▶ **Listed records**
····················

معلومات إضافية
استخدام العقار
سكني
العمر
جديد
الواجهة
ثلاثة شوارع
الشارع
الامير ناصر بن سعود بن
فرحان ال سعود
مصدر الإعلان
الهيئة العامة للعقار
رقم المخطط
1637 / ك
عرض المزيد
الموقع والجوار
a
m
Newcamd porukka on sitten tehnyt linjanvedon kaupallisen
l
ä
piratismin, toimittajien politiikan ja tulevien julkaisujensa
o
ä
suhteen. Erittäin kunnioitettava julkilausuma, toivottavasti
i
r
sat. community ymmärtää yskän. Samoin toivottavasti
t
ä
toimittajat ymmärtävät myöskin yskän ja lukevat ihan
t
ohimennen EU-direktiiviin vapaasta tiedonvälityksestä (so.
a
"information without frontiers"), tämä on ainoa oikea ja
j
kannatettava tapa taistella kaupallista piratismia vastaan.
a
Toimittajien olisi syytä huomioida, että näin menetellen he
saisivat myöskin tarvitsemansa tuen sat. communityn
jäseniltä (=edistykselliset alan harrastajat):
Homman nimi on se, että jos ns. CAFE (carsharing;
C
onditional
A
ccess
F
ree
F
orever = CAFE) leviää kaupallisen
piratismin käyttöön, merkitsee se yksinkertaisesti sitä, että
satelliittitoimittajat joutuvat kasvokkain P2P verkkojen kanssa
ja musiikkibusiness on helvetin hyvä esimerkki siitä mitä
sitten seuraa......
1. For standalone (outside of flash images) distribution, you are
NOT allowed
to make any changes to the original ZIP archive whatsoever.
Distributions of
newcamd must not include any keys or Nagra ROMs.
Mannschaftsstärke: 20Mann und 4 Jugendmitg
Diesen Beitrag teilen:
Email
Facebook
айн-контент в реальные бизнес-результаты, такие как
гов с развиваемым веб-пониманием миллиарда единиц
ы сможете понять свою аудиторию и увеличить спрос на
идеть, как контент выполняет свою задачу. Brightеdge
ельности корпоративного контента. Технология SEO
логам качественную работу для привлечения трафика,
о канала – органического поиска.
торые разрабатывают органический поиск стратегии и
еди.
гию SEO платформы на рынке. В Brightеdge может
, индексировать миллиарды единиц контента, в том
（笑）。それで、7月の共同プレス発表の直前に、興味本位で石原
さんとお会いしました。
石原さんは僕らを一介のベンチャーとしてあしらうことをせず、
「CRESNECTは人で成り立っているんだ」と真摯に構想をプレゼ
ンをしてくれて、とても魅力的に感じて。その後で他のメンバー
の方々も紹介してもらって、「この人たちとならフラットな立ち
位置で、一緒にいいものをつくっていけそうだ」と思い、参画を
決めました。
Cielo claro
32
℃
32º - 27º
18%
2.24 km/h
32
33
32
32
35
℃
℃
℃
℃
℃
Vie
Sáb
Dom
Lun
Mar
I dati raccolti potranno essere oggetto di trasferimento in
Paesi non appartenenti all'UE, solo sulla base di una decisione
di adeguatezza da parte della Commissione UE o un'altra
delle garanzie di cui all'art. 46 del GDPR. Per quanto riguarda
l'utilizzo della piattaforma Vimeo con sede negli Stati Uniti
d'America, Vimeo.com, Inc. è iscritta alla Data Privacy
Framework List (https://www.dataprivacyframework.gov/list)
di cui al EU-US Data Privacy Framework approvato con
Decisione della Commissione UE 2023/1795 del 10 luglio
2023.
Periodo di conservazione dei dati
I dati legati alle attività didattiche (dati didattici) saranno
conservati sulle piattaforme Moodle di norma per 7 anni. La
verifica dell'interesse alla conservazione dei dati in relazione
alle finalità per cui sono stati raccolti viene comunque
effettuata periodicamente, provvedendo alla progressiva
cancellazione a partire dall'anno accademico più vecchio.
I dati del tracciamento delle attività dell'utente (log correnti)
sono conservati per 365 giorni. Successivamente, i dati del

····················

▶ **Your assignment**
What you return must match the entries exactly, word for word.

▶ **Answer for this exercise**
معلومات إضافية
استخدام العقار
سكني
العمر
جديد
الواجهة
ثلاثة شوارع
الشارع
الامير ناصر بن سعود بن
فرحان ال سعود
مصدر الإعلان
الهيئة العامة للعقار
رقم المخطط
1637 / ك
عرض المزيد
الموقع والجوار
a
m
Newcamd porukka on sitten tehnyt linjanvedon kaupallisen
l
ä
piratismin, toimittajien politiikan ja tulevien julkaisujensa
o
ä
suhteen. Erittäin kunnioitettava julkilausuma, toivottavasti
i
r
sat. community ymmärtää yskän. Samoin toivottavasti
t
ä
toimittajat ymmärtävät myöskin yskän ja lukevat ihan
t
ohimennen EU-direktiiviin vapaasta tiedonvälityksestä (so.
a
"information without frontiers"), tämä on ainoa oikea ja
j
kannatettava tapa taistella kaupallista piratismia vastaan.
a
Toimittajien olisi syytä huomioida, että näin menetellen he
saisivat myöskin tarvitsemansa tuen sat. communityn
jäseniltä (=edistykselliset alan harrastajat):
Homman nimi on se, että jos ns. CAFE (carsharing;
C
onditional
A
ccess
F
ree
F
orever = CAFE) leviää kaupallisen
piratismin käyttöön, merkitsee se yksinkertaisesti sitä, että
satelliittitoimittajat joutuvat kasvokkain P2P verkkojen kanssa
ja musiikkibusiness on helvetin hyvä esimerkki siitä mitä
sitten seuraa......
1. For standalone (outside of flash images) distribution, you are
NOT allowed
to make any changes to the original ZIP archive whatsoever.
Distributions of
newcamd must not include any keys or Nagra ROMs.
Mannschaftsstärke: 20Mann und 4 Jugendmitg
Diesen Beitrag teilen:
Email
Facebook
айн-контент в реальные бизнес-результаты, такие как
гов с развиваемым веб-пониманием миллиарда единиц
ы сможете понять свою аудиторию и увеличить спрос на
идеть, как контент выполняет свою задачу. Brightеdge
ельности корпоративного контента. Технология SEO
логам качественную работу для привлечения трафика,
о канала – органического поиска.
торые разрабатывают органический поиск стратегии и
еди.
гию SEO платформы на рынке. В Brightеdge может
, индексировать миллиарды единиц контента, в том
（笑）。それで、7月の共同プレス発表の直前に、興味本位で石原
さんとお会いしました。
石原さんは僕らを一介のベンチャーとしてあしらうことをせず、
「CRESNECTは人で成り立っているんだ」と真摯に構想をプレゼ
ンをしてくれて、とても魅力的に感じて。その後で他のメンバー
の方々も紹介してもらって、「この人たちとならフラットな立ち
位置で、一緒にいいものをつくっていけそうだ」と思い、参画を
決めました。
Cielo claro
32
℃
32º - 27º
18%
2.24 km/h
32
33
32
32
35
℃
℃
℃
℃
℃
Vie
Sáb
Dom
Lun
Mar
I dati raccolti potranno essere oggetto di trasferimento in
Paesi non appartenenti all'UE, solo sulla base di una decisione
di adeguatezza da parte della Commissione UE o un'altra
delle garanzie di cui all'art. 46 del GDPR. Per quanto riguarda
l'utilizzo della piattaforma Vimeo con sede negli Stati Uniti
d'America, Vimeo.com, Inc. è iscritta alla Data Privacy
Framework List (https://www.dataprivacyframework.gov/list)
di cui al EU-US Data Privacy Framework approvato con
Decisione della Commissione UE 2023/1795 del 10 luglio
2023.
Periodo di conservazione dei dati
I dati legati alle attività didattiche (dati didattici) saranno
conservati sulle piattaforme Moodle di norma per 7 anni. La
verifica dell'interesse alla conservazione dei dati in relazione
alle finalità per cui sono stati raccolti viene comunque
effettuata periodicamente, provvedendo alla progressiva
cancellazione a partire dall'anno accademico più vecchio.
I dati del tracciamento delle attività dell'utente (log correnti)
sono conservati per 365 giorni. Successivamente, i dati del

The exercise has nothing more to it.